ロスリングら『ファクトフルネス』: 冷静なデータ分析は熱い情熱から生まれる

前書き

最近、ハンス・ロスリングらによる『FACTFULNESS』と、彼の伝記である『私はこうして世界を理解できるようになった』を読みました。この2冊の内容紹介をしながら、多少感想を書きました。

分量の都合で、3つの記事に分けて、公開します。今回はファクトフルネスの簡潔な書評です。

 

www.nikkeibp.co.jp


FACTFULNESS(ハンス・ロスリング,オーラ・ロスリング,アンナ・ロスリング・ロンランド著.上杉 周作 ,関 美和 訳.2019.日経BP.400p.)

 

感想

この本を紹介するうえで欠かせない魅力としては、2点あると思う[1]

1点目とは、「私たちが抱く「グローバルな世界」に関する常識というものは、現在の世界の実態とはかけ離れている」という驚きを提示したことにある。著者らはチンパンジーテストと呼ばれる単純な3択クイズを用いて、世界の社会・経済的な状況を測定するための重要なトピックに関する知識を測った。私が日本語版のサイトで受験したときは、6~7問ほどしか正解しなかったと思う。そして、読者に限らず、世界の名だたる知識人や実務家、優秀な学生たちを対象としても、その正答率はかなり低い。自身の不正解の数にまず驚き、さらにその状況は広範に認められるという事実にも、改めて驚かされた読者が多いのではないだろうか。著者らはGapminderという財団(とそのウェブサイト)を運営しており、その目的は「グローバル世界の発展に対する誤った認識を、データを用いて正していくこと」だとしている[2]。書籍の中で提示されるグラフの多くも、このサイトをソースとしており、当然ながら、この書籍も同じ目的を有して記されたものだ。

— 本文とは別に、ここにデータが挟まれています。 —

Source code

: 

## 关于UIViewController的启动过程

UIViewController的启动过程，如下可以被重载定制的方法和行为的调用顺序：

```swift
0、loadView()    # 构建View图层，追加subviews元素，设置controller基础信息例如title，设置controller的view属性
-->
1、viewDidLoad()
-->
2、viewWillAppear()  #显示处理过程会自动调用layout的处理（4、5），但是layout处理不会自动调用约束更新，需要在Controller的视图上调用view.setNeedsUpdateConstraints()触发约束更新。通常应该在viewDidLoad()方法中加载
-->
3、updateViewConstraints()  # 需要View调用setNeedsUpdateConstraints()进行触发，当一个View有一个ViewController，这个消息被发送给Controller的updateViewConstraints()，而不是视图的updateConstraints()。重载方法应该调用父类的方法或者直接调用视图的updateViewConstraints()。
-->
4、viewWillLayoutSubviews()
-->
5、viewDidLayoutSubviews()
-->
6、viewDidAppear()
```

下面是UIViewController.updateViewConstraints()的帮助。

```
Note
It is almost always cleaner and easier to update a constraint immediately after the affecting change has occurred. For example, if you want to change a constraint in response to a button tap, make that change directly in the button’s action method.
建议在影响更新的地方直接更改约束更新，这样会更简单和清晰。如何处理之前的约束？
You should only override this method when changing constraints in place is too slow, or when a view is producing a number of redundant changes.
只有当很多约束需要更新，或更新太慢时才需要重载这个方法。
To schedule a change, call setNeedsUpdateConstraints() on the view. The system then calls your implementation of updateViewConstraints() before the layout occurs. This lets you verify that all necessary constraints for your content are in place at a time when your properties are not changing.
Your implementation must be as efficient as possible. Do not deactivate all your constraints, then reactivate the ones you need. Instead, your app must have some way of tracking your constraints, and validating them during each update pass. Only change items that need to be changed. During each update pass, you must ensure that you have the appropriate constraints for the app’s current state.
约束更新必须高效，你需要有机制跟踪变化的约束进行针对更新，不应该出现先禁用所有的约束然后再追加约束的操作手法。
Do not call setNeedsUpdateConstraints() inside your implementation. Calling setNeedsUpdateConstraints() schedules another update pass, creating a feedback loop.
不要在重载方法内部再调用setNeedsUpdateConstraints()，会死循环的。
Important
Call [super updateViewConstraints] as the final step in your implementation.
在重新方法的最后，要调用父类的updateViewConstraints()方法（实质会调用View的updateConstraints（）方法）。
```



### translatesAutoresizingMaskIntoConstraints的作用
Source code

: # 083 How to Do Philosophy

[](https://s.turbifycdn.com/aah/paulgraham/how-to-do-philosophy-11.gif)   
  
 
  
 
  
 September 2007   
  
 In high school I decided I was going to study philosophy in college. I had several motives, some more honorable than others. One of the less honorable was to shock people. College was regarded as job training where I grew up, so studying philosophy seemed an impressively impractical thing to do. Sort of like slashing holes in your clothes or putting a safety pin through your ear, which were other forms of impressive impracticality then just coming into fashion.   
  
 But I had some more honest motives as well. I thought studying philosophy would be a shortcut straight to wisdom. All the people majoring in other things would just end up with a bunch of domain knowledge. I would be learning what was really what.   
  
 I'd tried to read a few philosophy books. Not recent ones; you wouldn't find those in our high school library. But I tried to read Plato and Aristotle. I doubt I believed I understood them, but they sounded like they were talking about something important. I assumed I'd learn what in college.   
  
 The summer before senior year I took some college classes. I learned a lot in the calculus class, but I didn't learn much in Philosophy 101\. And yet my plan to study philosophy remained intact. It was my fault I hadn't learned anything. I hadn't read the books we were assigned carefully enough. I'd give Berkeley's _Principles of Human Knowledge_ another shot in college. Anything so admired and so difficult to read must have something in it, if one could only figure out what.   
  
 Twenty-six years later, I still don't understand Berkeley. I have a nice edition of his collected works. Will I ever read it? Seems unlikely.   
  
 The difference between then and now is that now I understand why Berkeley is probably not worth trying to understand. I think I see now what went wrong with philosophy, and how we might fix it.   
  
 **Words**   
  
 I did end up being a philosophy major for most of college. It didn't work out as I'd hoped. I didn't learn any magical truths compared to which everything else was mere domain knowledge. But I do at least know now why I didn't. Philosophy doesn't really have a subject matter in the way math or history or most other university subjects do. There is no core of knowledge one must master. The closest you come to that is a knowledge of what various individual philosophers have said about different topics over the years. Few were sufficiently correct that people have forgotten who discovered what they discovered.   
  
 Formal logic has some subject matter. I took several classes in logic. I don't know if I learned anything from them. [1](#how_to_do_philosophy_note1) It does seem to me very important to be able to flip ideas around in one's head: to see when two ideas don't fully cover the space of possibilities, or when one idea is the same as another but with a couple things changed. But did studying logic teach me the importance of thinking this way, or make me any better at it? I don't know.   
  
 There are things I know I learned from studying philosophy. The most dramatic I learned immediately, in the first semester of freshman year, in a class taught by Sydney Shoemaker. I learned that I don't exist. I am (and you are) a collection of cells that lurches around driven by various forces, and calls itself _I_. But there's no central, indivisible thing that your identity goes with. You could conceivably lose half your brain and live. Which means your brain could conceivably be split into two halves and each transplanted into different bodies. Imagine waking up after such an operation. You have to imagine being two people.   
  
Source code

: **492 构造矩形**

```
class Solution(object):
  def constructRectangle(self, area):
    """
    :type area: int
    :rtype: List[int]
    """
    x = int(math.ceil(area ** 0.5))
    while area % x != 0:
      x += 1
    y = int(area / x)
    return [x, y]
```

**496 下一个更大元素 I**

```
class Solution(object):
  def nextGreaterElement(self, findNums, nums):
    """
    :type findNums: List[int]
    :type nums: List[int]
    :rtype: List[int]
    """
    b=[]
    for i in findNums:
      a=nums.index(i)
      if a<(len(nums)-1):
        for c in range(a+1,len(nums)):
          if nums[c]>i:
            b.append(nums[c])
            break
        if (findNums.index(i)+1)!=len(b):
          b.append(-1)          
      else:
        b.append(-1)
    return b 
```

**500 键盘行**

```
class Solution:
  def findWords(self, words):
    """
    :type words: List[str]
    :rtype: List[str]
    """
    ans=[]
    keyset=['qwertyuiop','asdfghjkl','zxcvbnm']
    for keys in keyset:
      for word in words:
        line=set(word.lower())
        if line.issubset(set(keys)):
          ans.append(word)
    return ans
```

2点目は、その事実と認識の乖離というものが、「全体で見れば、世界は確実に良くなってきた」せいで生まれたものだということを、長い時間軸と幅広さを持つデータを利用して主張したところにあるだろう。たしかに、世界に課題を抱えた場所は未だ多くあるし、今、この瞬間にも支援を必要としている地域はいたるところにあるのだろう。しかし、予防接種によって天然痘は根絶されたし、いくばくかの電気が使える地域は世界の8割にも達する。世界は課題含みではあるものの、少しずつよくなってきている、というところだろうか。バラク・オバマはこの本を評してhopefulと書いた。この手の計量的な分析を用いて「世界は確実に善くなってきている」と主張する学者は、北欧から輩出されることが多いらしい[3]。一方で、ウォール街占拠運動のシンボルとなり、日本でも話題を集めたトマ・ピケティの『21世紀の資本』もまた、幅広い時間軸の経済データを分析していたが、こちらはもっと悲観的なトーンの現実認識に寄り添ったものだった[4]

 

以上の二点は「読前に」私自身がこの本に関心を抱いた理由でもあるが、実のところ、読み進めていくなかで、こうした要素はあまり重要ではないことに気づかされた。この本の魅力というのは、データに対するバイアス等の具体的な事例として語られる、ハンス・ロスリング自身の過去の記憶と経験にあると感じた。すなわち、彼が教壇で、アフリカの大地の上で、スウェーデンの病院で過ごした瞬間についての描写が、この本において最も読み応えのある部分だった。そして、そうした記述に割かれたページは、決して少なくない。アフリカ連合のズマ委員長、名もなきイランの女学生、ザイールで演説をぶった女性。ハンスの人生の目の前に一瞬間現れた、彼女たちはみな生き生きと描かれている。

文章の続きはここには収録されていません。